# Windows 7 and Alibre ver 11.2



## Andy_B (Nov 16, 2009)

Crashed one of my computers and upgraded to Windows 7. Had no problem with it recognizing my accessories and software from other vendors in general. That's good. ;D ;D ;D But Alibre ver11.2 cannot be loaded on Windows 7, you must upgrade to ver 12. th_wtf1 Checked the Alibre website and that's the way it is. :redface2:
I have another machine with Windows XP installed, so loaded it on there, got a new site license # and now I'm a happy camper. Thm: If you have Alibre ver11.2 be sure to keep an XP machine operable.


----------



## eskimobob (Nov 19, 2009)

Thanks for the heads up andy


----------



## LADmachining (Nov 22, 2009)

I have encountered this problem since upgrading to Win 7.

On my day-to-day laptop, I use Sun's Virtualbox to create a virtual XP machine within the windows 7 environment. Runs pretty well, no lags or hang-ups so far. The laptop is quite a powerful machine (Dual core 2.53Ghz, 3Gb RAM), but if the virtual machine is the only thing running, it should be fine on a lesser spec machine.
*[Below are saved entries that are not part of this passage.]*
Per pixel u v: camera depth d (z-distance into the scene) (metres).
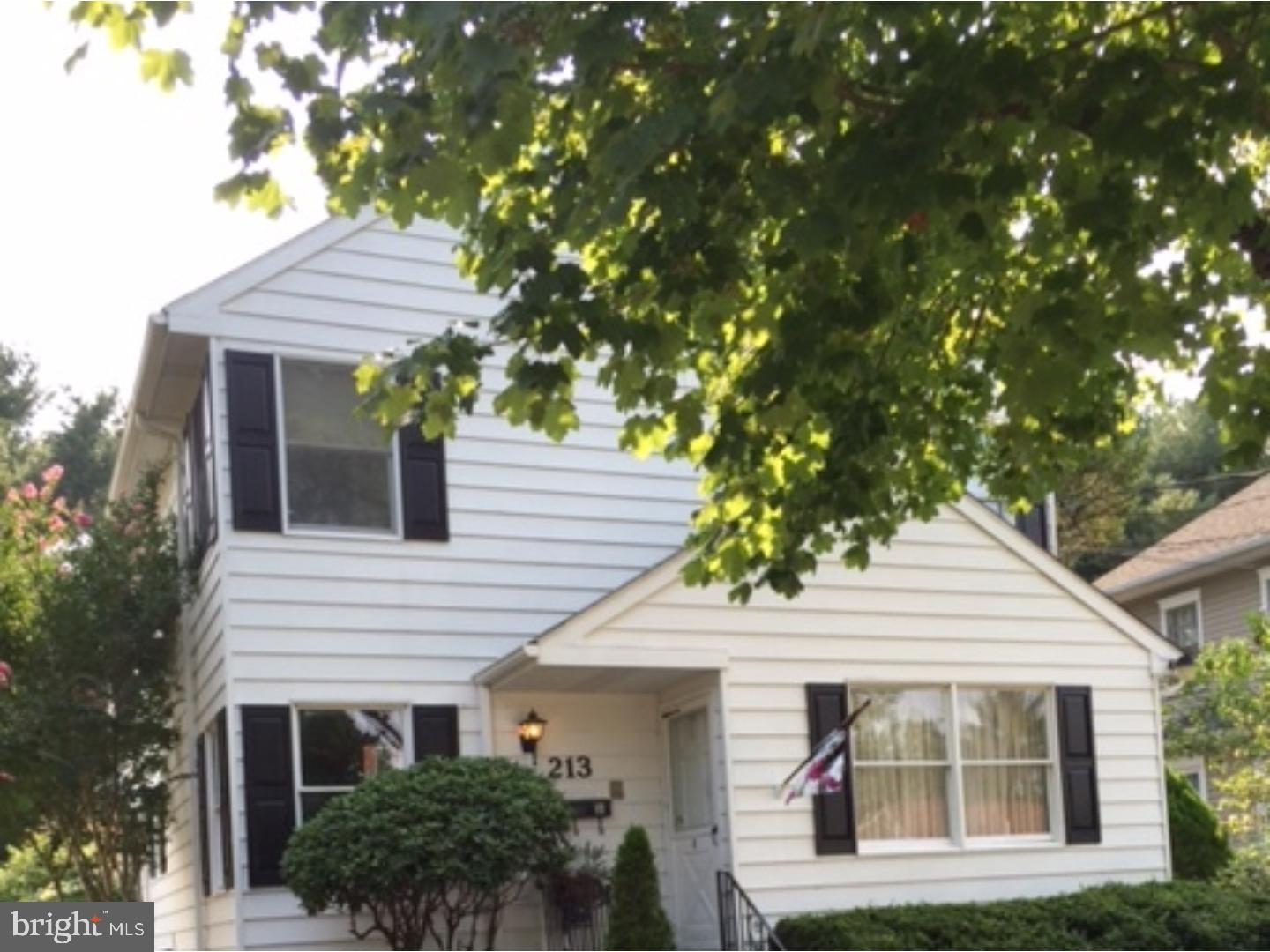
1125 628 16.11
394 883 11.79
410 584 13.98
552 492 14.77
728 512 9.53
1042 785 15.43
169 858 17.03
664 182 6.65
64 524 16.67
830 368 7.93
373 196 7.33
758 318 8.22
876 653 14.63
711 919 13.87
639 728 14.77
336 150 7.38
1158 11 7.41
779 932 13.34
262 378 13.69
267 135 7.13
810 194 7.01
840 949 13.03
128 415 16.31
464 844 11.90
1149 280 8.08
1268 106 7.09
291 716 13.26
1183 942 14.40
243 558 13.34
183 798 15.77
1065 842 15.26
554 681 13.96
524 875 12.72
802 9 6.36
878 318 7.72
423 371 7.78
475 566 14.30
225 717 13.30
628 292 7.72
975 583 15.31
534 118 7.31
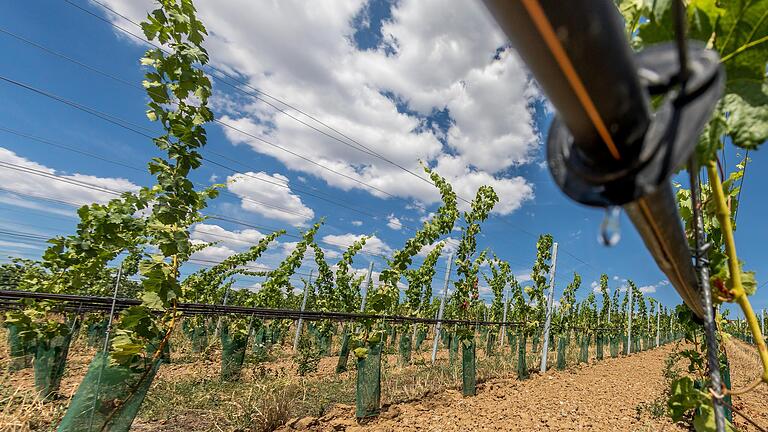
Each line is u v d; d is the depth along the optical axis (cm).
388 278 753
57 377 544
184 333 1477
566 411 667
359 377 595
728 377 452
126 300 493
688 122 42
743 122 62
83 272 524
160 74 336
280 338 1670
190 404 588
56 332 564
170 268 329
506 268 1656
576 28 31
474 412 638
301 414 596
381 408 643
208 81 355
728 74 67
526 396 794
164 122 339
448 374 959
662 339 3191
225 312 757
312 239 1347
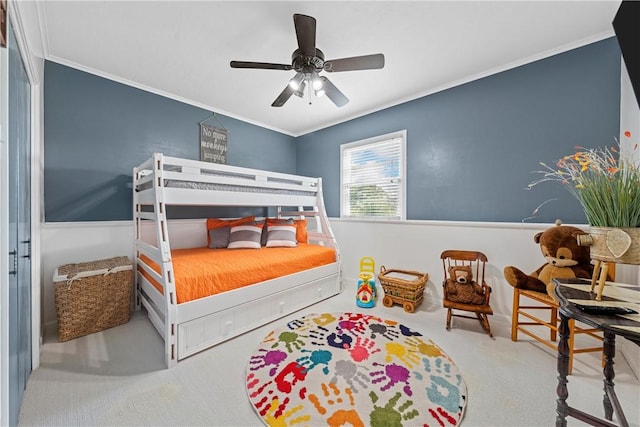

Once the virtual machine is created, it can be swapped between machines at will. This means that any program licences can be registered once on the virtual XP machine, and then used on any other machine using Virtualbox. Not sure if there are clauses in the licence agreement relating to this, but as long as you only run one instance of the virtual XP machine at a time, there shouldn't be a problem.

There are other virtual machines out there besides Virtualbox, but the proce is right (free ;D) and I have had no issues with it. I did try Microsoft Virtual PC 2007, but it had a few issues, plus I am not sure if it works under Win 7.

Link:- http://www.virtualbox.org/

Regards,

Anthony


----------



## Tin Falcon (Nov 22, 2009)

I have used albre CAD with vista with no apparent problems I have stuggled with doing threads and putting chamfers and radius edges on ends of bolts etc but i think it is just me on the learning curve.
Tin


----------